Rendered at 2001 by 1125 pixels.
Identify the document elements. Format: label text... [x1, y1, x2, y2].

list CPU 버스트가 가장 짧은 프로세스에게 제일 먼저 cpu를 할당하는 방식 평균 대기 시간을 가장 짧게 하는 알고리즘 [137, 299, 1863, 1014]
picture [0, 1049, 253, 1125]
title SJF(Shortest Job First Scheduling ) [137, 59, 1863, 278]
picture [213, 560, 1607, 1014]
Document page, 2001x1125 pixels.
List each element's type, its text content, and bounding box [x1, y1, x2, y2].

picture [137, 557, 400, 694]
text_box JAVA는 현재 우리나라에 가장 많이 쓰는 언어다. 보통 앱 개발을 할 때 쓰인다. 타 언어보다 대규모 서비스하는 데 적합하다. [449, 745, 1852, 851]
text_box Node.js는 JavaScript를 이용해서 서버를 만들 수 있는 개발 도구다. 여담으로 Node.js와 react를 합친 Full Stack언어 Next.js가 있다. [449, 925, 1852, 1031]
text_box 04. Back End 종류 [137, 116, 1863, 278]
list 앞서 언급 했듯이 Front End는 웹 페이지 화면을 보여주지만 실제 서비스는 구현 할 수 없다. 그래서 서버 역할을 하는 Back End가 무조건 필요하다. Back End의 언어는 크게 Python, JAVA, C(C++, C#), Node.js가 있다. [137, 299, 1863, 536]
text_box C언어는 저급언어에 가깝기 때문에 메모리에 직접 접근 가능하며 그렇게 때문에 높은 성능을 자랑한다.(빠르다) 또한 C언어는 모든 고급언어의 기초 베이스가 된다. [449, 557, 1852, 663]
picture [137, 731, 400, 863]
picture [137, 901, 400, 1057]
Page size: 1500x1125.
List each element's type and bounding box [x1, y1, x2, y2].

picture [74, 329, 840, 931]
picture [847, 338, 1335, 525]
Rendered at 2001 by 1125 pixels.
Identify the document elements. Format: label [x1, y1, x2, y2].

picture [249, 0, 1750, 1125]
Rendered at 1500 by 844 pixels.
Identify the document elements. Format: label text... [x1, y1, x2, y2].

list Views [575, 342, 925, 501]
┄┄┄┄┄┄┄┄┄┄
Your assignment: Print exactly the lines of the records from the one containing "Rendered at 1500 by 844 pixels." through the end, and nothing besides them.

Task answer:
Rendered at 1500 by 844 pixels.
Identify the document elements. Format: label text... [x1, y1, x2, y2].

list Views [575, 342, 925, 501]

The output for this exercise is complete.